Dear Kim:

Your past advice has been very helpful to me, and I appreciate the Grassroots Fundraising journal and website immensely.

My question has to do with fundraising campaigns and what to do when they are struggling. I am overseeing a “friends-asking-friends”-type of campaign right now: committed members and volunteers are asking folks they know to make small donations to our group in their honor. This is the second year we have done this campaign. We find it’s great for bringing on new members, and it makes all of the asks that much more personal that they come from someone the donor knows rather than directly from an organization they may have never heard about. We spent many weeks/months preparing for the campaign—setting up a special website, recruiting people to participate, creating special materials, coming up with a theme, etc.
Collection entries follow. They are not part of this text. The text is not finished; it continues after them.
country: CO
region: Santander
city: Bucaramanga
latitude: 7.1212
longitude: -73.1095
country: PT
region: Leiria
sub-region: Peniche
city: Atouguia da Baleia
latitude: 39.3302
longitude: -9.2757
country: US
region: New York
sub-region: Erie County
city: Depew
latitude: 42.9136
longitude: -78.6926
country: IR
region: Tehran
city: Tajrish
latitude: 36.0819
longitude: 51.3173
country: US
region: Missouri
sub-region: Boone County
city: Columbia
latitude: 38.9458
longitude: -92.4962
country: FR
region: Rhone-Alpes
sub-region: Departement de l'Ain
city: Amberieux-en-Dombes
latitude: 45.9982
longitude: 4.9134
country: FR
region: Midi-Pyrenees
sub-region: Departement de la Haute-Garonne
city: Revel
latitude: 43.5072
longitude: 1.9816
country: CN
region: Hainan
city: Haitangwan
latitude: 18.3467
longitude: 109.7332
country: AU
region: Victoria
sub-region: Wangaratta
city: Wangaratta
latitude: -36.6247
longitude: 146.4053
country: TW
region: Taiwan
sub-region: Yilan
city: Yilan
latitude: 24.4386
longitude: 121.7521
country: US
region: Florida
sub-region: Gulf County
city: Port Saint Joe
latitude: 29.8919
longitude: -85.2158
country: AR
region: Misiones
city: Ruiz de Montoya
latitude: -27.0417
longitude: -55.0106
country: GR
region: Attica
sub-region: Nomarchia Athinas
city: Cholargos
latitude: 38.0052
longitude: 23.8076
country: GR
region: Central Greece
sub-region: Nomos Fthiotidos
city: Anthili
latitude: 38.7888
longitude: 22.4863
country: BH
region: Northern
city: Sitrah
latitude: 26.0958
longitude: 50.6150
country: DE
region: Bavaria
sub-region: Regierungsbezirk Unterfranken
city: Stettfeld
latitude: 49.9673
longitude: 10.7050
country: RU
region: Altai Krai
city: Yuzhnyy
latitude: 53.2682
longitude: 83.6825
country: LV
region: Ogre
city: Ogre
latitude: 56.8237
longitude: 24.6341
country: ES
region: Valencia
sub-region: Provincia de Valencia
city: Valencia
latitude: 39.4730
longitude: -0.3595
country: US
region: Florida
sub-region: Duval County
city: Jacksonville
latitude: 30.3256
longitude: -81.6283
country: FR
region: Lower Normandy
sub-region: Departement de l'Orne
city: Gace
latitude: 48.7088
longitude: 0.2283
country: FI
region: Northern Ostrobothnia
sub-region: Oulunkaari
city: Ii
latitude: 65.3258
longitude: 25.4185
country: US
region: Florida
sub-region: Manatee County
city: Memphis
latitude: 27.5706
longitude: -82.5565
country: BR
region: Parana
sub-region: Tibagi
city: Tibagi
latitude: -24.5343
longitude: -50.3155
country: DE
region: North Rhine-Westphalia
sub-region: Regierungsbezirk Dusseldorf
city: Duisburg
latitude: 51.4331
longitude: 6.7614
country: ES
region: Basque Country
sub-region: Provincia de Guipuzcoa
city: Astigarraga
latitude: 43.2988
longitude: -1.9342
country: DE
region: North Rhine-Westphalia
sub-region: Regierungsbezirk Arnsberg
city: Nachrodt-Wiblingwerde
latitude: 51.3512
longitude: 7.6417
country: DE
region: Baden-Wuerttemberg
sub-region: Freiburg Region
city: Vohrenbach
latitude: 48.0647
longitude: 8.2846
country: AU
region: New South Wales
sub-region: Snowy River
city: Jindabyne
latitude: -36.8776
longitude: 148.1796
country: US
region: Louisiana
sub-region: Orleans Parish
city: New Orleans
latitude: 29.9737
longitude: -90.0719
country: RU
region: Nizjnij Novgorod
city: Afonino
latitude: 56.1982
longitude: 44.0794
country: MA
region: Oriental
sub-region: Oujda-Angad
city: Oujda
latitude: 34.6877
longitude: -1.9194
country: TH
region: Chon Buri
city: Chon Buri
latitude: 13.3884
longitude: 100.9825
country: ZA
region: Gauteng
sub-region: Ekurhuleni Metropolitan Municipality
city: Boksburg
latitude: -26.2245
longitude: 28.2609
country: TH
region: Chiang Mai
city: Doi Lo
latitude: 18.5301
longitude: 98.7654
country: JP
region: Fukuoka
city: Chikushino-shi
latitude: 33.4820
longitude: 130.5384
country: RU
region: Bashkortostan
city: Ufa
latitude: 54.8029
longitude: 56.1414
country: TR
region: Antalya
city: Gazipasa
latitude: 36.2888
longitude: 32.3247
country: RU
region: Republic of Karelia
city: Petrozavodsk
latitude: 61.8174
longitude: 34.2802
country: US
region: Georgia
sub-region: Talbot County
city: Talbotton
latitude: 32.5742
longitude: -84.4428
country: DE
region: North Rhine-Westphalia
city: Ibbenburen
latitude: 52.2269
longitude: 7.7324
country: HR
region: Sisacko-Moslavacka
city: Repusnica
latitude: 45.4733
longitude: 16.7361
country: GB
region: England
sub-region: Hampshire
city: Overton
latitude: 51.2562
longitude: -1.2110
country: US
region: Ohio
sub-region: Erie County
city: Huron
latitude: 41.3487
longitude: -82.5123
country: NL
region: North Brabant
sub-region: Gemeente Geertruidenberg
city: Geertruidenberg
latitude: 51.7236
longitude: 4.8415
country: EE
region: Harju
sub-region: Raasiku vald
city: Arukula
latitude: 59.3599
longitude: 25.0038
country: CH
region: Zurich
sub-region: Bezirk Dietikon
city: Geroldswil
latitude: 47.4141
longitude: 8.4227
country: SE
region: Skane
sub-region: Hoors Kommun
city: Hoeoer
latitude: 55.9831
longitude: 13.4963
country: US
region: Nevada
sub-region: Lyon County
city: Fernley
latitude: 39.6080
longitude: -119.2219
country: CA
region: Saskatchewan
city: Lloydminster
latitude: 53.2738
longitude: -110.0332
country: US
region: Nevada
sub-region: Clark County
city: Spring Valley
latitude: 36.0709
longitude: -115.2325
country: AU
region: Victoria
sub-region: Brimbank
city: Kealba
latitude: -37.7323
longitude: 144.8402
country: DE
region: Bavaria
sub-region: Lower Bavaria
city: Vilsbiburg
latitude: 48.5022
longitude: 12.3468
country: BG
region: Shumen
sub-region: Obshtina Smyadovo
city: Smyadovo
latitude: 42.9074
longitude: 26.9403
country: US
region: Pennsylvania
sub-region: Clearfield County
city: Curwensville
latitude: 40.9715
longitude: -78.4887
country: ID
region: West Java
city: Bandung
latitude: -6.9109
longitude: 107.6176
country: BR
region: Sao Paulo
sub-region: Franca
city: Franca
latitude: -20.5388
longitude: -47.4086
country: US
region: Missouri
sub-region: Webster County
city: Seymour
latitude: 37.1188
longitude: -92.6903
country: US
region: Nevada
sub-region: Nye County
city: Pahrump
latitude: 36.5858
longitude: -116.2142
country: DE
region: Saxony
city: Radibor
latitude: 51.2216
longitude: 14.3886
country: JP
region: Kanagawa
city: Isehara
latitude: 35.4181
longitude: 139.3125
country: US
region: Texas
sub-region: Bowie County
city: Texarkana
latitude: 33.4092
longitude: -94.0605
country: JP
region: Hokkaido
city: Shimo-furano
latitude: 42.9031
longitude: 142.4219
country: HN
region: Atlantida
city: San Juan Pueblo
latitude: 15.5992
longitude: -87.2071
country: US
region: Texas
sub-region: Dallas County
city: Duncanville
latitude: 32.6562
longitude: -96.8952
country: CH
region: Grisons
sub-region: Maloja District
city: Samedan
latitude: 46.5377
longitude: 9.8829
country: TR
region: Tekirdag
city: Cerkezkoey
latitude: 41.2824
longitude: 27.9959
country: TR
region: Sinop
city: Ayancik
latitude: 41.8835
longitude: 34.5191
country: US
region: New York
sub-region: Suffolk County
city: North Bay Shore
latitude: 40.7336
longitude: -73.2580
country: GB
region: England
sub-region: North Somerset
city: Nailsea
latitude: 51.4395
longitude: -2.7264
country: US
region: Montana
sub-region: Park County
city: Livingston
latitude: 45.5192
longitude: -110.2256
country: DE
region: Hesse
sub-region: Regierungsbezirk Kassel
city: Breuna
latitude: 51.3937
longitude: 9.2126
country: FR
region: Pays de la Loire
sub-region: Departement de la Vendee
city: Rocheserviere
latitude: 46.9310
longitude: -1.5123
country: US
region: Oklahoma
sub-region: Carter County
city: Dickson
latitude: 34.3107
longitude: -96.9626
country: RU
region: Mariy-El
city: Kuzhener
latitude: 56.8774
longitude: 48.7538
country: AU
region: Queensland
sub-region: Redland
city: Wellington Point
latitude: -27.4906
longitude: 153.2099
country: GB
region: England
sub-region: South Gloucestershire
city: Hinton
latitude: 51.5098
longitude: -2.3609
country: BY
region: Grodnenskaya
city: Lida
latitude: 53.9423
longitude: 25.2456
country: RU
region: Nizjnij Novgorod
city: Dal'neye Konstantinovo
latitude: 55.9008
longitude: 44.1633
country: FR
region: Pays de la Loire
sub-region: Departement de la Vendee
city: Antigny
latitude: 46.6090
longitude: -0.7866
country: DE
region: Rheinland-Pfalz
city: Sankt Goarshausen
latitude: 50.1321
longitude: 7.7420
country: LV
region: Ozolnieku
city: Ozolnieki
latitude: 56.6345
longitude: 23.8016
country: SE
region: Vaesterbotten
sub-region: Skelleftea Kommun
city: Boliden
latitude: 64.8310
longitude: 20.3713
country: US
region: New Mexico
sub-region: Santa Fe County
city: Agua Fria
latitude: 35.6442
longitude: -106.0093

The problem is that, now that the campaign has launched, it doesn’t seem to be catching on or having much success. With less than two weeks left until the official six-week campaign period is over, we have raised about half of our goal (which was pretty modest). What can I do in the short amount of time left to energize the campaign? Should I be trying to get as many additional campaigners as possible? Should we change our strategy entirely and supplement the campaign with a mail appeal or phonebank? Should we consider extending the dates of the campaign? Or should we just accept that we are not going to meet our goal and start thinking about what additional fundraising measures we can take to make up the difference later in the year?

–Is the End in Sight?

Dear In Sight:

You have laid out the questions you need to be asking very well. It is hard to say why this campaign doesn’t have much momentum, but that does sometimes happen despite our best planning and effort. There are two things you should do. The first is to make sure that all your volunteer solicitors are following up their requests with phone calls. People get so much mail and so much e-mail that they cannot keep up, and many things fall through the proverbial crack! For example, a very close friend of mine was being honored by an organization that I am also very fond of. When I got an invitation to send in money in honor of my friend I put it in my pile of things to do. Then the evil Pile- Disrupting Troll moved it into another pile. I just found it—the event was four months ago! I am not a slob or a pack rat, but I do have more than one pile. I will send money now—they can always use the money—but it would have helped me so much if someone had called to ask me if I had gotten the invitation and if I was going to be able to respond.

If in fact, everyone is being called (which I strongly doubt), then you should end the campaign at the end of the six weeks. Evaluate the time of year, the solicitors, the strength of the pitch, and so on, and see if you find any room for improvement. Then move on to your next fundraising effort.

I think the phone call follow up will do the trick. I wish you well.